Kingsman Does A Service To Movie-Goers

Kingsman Does A Service To Movie-Goers

February 23, 2015 0 By Steph Mernagh

When I hit the theatre to see Kingsman: The Secret Service, I walked in with absolutely no expectations. I knew Colin Firth and Batman alum Michael Caine were in it, and that it’s a film based around a graphic novel that I’ve never read, but that’s about it. I had seen the trailer twice on television, but it was enough to pique my interest enough into going.

It wasn’t until the film was over that I realized who directed it: Matthew Vaughn, perhaps best known for his directorial work for Kick-Ass and X-Men: Days of Future Past. He’s also helped Guy Ritchie with Lock, Stock and Two Smoking Barrels, a producer for both the film and the subsequent television show.

These are all important to Kingsman in what may seem like an incredibly odd way, but you have to see it to believe it.

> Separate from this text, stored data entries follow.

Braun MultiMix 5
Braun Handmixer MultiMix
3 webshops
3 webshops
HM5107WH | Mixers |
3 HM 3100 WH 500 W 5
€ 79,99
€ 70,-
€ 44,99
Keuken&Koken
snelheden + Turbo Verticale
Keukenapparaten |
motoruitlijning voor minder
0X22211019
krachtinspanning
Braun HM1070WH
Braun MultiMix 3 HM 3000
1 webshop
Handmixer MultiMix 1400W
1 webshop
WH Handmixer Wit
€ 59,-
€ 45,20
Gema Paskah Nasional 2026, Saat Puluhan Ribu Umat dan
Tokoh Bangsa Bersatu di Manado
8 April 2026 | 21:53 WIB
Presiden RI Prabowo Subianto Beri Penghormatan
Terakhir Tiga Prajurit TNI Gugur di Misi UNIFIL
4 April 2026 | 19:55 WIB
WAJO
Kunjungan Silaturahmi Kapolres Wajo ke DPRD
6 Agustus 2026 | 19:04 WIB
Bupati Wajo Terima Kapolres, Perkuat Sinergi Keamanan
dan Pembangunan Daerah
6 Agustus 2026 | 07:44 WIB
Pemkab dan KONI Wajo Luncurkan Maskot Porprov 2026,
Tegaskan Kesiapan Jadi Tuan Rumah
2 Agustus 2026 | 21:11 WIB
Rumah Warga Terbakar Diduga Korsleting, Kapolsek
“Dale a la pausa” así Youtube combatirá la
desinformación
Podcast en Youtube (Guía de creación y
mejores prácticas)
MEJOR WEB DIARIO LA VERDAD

Firstly, I’m a fan of intense action mixed with the story of a spy agency, and while I wasn’t sold at first, the film begged a little for my attention and when it got it, sunk its claws in and didn’t let go until the credits started to roll.

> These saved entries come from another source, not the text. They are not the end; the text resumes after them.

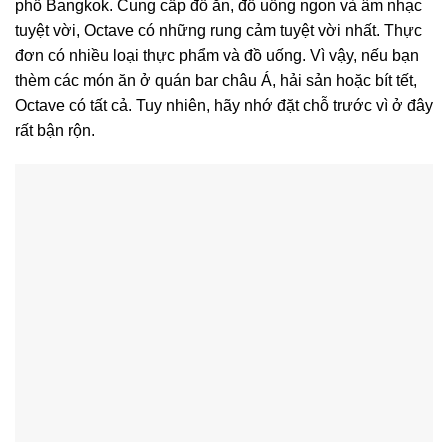
phố Bangkok. Cung cấp đồ ăn, đồ uống ngon và âm nhạc
tuyệt vời, Octave có những rung cảm tuyệt vời nhất. Thực
đơn có nhiều loại thực phẩm và đồ uống. Vì vậy, nếu bạn
thèm các món ăn ở quán bar châu Á, hải sản hoặc bít tết,
Octave có tất cả. Tuy nhiên, hãy nhớ đặt chỗ trước vì ở đây
rất bận rộn.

Oscar winner Colin Firth plays Harry Hart, AKA Galahad, a suave talker with his sights set on “Eggsy” (played by Taron Egerton, a relatively unknown actor from Wales that has a couple films coming up this year), a kid who just can’t seem to get anything to go his way. Galahad takes Eggsy under his wing in an attempt to have him join the Kingsman, a spy organization so steeped in secrecy that they’d give MI6 a run for their money. Galahad is a certified badass, a complete change from what we usually see Firth in, and its refreshing. He knocks someone out with a pint glass because he can’t finish his Guinness, rocks a bulletproof suit and a pair of horn-rimmed glasses, and is responsible for what I would guess to be about 90% of casualties inside of a church that promotes hate (more on that later).

The film also sees Samuel L. Jackson as the evil media mogul Valentine (who also has a lisp and reminds me of his performance in The Spirit), Mark Hamill as Professor Arnold who chuckles like the Joker, and Mark Strong as Merlin, a man with a thick accent who puts the young Kingsman recruits to the test to see who will become the next member of the organization.


I couldn’t shake the feeling that this film felt like a mashed up combination of some films I’ve seen before, borrowing from some and then sticking them into a blender to create something of their own. The action sequences felt very Guy Ritchie (there’s a fight scene in a church where a lot of people are shot, impaled, stabbed and otherwise maimed that was done as one continuous shot), the introduction and subtle goofiness in a serious situation reminded me of The Losers, it was scored like something from Marvel and it had panning shots of a city in chaos like that of 28 Days Later. When I found out who the director was and what he had previously worked on, most of the connections made sense.

Despite seeing where inspiration came from, though, this film did a great job of standing on its own and providing a well rounded story, even if it is one we’ve seen before. Would I recommend someone go see this? Depends on what they like to watch. If you want a film you don’t really have to think about that has some great action scenes, this one is for you. I feel like Kingsman: The Secret Service brings to the table something a little different, and that change is always welcome.